-- start Provided text --

# guess the mystery Paph in bud



## BrucherT (Jul 8, 2020)

6 years ago, I visited a floral shop and a post-bloom, single-growth, 3-leaved, tagless Paphiopedilum was tucked away on a dark shelf with stupidly expensive, uselessly “decorative” ceramic pots. I asked about just buying the plant but the folks said I had to buy it as is, with the pot. I sighed and shrugged and left it. A year later, it was still sitting there, minus one leaf. I tried to buy the plant again; no dice. Another year went by and this time when I visited and asked, the owner was there in the store and said “HERE, TAKE IT! Just take it!” and ripped the plant out of its pot and basically threw it at me. She said “you’re the only person who ever even sees this plant in the store, it’s decrepit and a loss, just take it.” So I bought $20 worth of other stuff as a goodwill gesture and I took it.

So, I have now had it going on 4 years. The new growth came out flawless and the tessellated leaves alone are thrilling to behold. It is now in medium bud and I’m wondering if anybody wants to play guess-the-Paph? Anybody outright recognize this castaway critter? I think one parent is either delenatii or malipoense and the other....niveum? concolor?

-- end Provided text --
-- start Data supplied --

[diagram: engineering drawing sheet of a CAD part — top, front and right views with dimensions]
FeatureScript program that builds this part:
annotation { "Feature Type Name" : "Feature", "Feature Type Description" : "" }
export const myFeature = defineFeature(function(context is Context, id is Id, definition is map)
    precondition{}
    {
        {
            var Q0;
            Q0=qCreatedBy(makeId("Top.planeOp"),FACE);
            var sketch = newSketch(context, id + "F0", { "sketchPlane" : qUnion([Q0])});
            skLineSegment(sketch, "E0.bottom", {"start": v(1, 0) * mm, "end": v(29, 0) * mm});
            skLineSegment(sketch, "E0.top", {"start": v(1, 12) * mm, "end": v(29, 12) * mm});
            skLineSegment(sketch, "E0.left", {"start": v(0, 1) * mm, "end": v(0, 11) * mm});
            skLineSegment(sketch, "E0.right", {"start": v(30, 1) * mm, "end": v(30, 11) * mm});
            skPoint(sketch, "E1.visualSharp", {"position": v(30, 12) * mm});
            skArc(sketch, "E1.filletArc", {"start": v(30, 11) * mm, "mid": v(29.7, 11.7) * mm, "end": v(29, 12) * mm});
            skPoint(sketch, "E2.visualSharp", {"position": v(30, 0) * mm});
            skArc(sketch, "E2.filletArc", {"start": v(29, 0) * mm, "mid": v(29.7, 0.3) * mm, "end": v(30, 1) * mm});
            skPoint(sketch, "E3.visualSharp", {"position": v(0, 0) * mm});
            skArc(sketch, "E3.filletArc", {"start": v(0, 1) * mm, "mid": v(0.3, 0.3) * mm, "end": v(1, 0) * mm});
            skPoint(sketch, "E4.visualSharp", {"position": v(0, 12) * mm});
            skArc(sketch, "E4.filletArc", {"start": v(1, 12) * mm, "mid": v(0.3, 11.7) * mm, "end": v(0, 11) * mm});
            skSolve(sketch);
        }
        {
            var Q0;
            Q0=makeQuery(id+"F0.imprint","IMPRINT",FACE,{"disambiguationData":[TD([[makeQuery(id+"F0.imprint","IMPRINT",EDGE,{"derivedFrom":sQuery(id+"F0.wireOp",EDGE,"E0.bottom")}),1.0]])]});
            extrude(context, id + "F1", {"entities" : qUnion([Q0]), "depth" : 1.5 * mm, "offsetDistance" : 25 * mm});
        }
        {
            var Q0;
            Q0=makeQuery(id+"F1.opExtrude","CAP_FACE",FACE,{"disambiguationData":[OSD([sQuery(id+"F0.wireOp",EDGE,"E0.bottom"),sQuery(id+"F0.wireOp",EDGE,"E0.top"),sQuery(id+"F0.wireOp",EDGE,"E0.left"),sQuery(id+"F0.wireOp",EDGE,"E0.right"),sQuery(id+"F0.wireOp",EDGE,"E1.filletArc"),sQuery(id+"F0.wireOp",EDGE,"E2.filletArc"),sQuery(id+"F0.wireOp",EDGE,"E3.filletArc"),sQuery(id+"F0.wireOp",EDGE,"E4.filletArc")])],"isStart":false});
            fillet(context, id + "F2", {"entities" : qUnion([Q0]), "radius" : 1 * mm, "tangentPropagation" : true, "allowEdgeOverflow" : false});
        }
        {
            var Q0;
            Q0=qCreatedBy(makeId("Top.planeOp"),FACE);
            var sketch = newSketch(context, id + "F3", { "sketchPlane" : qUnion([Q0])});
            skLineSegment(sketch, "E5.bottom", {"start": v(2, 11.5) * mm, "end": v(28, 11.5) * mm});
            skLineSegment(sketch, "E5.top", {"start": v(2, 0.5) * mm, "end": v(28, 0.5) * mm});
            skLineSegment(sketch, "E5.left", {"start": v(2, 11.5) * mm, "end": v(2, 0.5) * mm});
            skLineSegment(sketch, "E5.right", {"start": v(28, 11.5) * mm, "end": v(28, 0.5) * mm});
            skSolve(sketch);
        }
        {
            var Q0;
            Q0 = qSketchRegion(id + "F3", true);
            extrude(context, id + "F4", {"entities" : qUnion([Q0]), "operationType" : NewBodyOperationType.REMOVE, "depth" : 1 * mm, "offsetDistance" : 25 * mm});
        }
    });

-- end Data supplied --
-- start Data supplied --

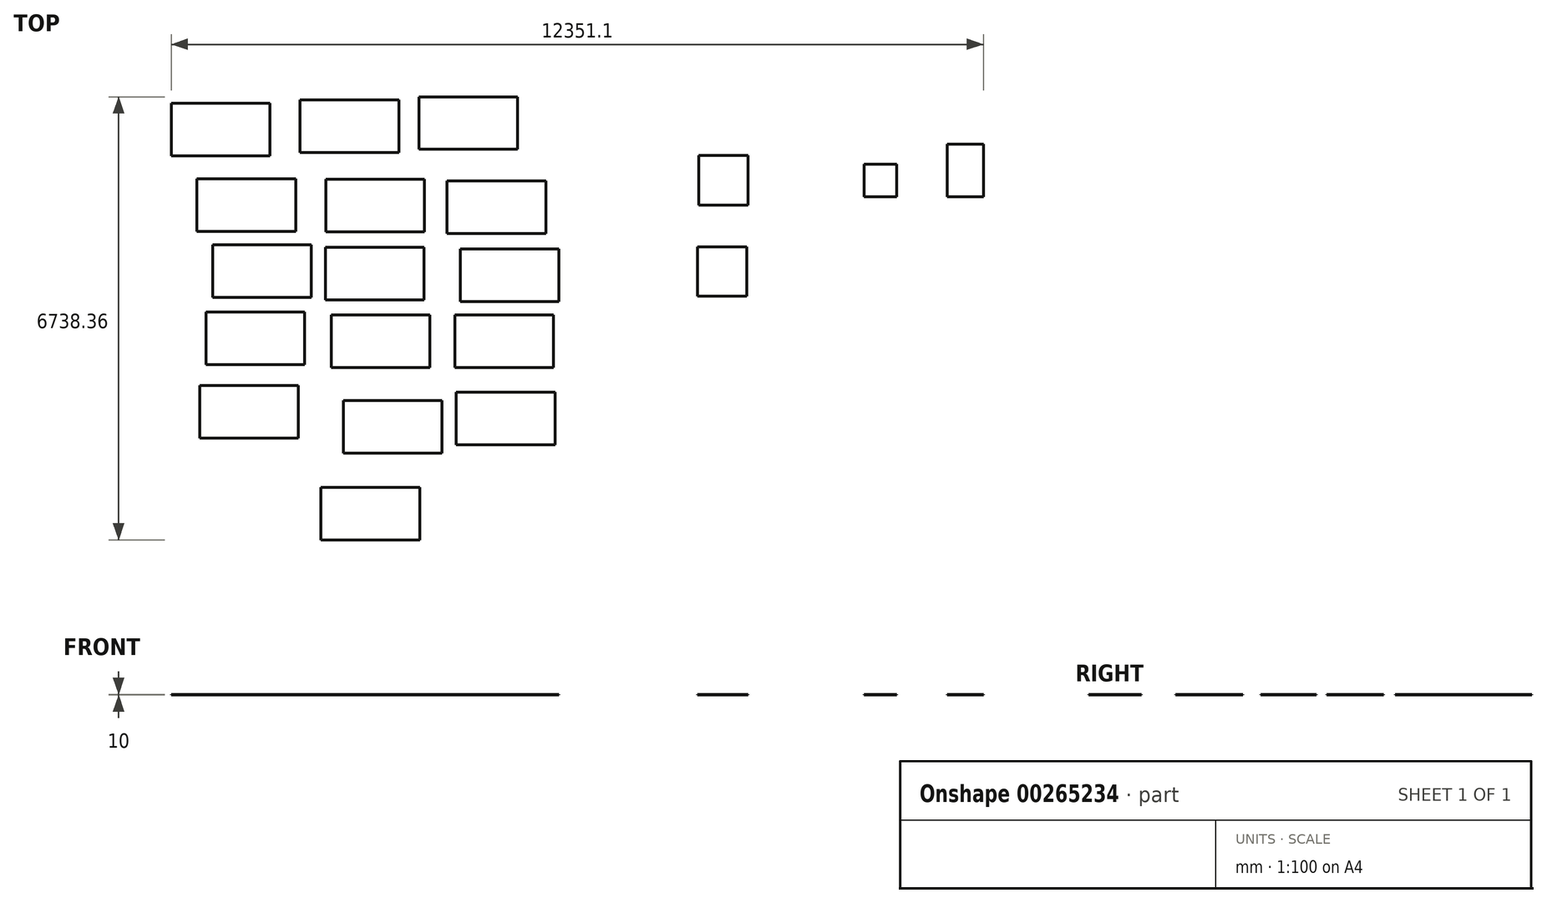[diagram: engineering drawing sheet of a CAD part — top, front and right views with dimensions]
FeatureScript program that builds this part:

-- end Data supplied --
-- start Data supplied --

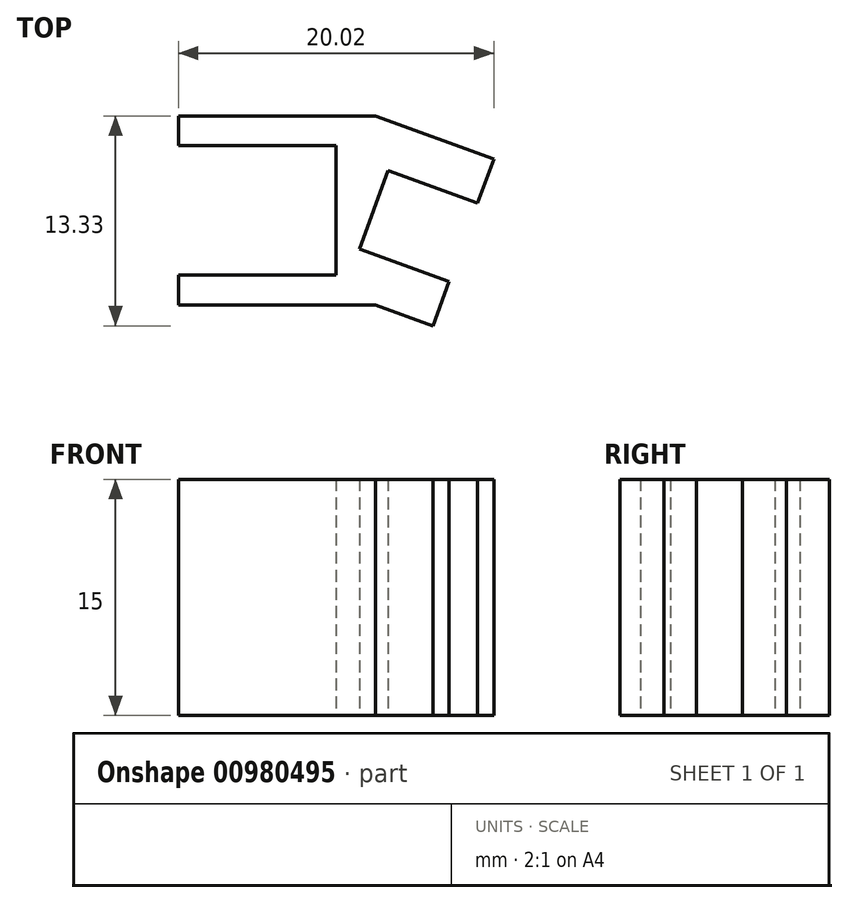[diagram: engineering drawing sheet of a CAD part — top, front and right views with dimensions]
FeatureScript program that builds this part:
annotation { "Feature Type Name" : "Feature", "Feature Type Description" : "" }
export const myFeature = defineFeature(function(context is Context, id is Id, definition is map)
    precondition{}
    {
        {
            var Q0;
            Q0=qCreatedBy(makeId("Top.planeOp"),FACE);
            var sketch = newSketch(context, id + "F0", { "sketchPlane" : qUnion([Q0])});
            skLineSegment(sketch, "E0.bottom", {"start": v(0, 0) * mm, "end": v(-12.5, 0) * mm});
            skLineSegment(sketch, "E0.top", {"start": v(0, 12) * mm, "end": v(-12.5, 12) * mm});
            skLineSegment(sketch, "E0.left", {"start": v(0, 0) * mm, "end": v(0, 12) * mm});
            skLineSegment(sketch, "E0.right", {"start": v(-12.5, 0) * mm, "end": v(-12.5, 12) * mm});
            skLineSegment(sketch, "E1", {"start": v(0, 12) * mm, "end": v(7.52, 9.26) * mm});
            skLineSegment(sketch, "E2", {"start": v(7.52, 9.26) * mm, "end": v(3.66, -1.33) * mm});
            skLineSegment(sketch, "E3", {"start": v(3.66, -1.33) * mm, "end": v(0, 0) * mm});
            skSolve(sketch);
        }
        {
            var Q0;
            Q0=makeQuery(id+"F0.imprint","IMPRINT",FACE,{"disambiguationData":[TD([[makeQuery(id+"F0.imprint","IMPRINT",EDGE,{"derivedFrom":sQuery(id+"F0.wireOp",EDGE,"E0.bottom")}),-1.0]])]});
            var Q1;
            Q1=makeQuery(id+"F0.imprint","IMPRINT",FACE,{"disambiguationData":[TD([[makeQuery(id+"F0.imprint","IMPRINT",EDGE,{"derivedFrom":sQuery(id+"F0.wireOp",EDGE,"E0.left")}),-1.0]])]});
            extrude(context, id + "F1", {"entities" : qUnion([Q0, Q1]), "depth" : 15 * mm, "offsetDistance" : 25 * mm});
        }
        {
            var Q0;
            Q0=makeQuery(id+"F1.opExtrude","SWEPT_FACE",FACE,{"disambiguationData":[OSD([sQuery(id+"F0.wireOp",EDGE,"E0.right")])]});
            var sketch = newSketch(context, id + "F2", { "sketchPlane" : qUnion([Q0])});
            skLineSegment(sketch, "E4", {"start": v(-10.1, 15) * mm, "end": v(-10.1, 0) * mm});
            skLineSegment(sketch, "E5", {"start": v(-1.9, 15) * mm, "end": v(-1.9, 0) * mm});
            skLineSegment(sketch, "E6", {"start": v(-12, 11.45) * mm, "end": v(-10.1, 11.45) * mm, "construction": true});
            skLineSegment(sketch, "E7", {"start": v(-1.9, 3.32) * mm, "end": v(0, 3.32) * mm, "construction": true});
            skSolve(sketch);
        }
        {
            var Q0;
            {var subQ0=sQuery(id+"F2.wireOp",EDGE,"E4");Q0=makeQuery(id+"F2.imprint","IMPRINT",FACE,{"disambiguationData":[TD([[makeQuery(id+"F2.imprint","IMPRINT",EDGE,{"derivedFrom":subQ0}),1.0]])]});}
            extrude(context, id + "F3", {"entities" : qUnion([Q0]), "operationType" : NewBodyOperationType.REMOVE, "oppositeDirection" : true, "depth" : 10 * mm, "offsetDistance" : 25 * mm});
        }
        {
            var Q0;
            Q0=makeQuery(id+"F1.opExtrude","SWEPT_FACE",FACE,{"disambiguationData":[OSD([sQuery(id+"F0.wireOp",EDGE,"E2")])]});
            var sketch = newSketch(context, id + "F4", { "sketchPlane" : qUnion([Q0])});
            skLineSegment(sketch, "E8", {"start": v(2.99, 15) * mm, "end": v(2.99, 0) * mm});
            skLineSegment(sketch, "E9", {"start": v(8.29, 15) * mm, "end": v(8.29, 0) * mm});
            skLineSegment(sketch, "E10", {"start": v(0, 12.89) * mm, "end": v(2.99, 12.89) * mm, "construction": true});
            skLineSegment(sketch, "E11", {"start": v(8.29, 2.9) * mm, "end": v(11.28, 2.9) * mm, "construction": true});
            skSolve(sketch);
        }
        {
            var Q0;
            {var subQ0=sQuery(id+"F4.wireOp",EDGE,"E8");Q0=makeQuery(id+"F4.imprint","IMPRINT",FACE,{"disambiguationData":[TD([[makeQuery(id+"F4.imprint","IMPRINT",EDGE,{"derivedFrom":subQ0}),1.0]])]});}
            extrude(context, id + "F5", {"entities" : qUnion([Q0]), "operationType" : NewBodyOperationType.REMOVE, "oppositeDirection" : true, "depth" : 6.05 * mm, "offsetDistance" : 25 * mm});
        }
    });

-- end Data supplied --

→ Required actions
1. In the forum post about the mystery Paph in bud, how much did the poster spend on other purchases as a goodwill gesture?
2. Carry on the forum post about the mystery Paph in bud, starting right after its final sentence.

→ Per-task outputs
1. $20

2.
If it’s part delenatii, I’m excited because I’ve never bloomed a delenatii and the two that I have are doing well in these conditions. Yes, I grow them in that fake Wardian case; East/Southeast window, lid always open and completely off for summer.


----------



## Guldal (Jul 8, 2020)

Paph. Ho Chi Min (delenatii x vietnamense)?


----------



## troy (Jul 8, 2020)

Canhii x sanderianum??? Cool story... exotic plants shops......


----------



## KateL (Jul 8, 2020)

Fuzzy Wuzzy.  I am going with delenatii.


----------



## lori.b (Jul 8, 2020)

What a nice story! That plant is obviously happy you saved it and now is going to reward you by blooming. My first guess looking at the leaves is that there's malipoense in there. But the bud looks like there's a fair bit of pink showing through so perhaps delenatii too. Can't wait to see it in bloom. Whatever it is it looks really healthy.


----------



## DrLeslieEe (Jul 8, 2020)

Based on leave patterns and shape, as well as the ‘fuzzy wuzzy’ pink bud, I would agree with Jens and predict it as HCM.

Whatever it is, you will love it anyways because you’re the adopted proud father who wisked it away to safety!


----------



## Bob in Albany N.Y. (Jul 8, 2020)

I agree with Kate and the others that have said delenatii.


----------



## setaylien (Jul 9, 2020)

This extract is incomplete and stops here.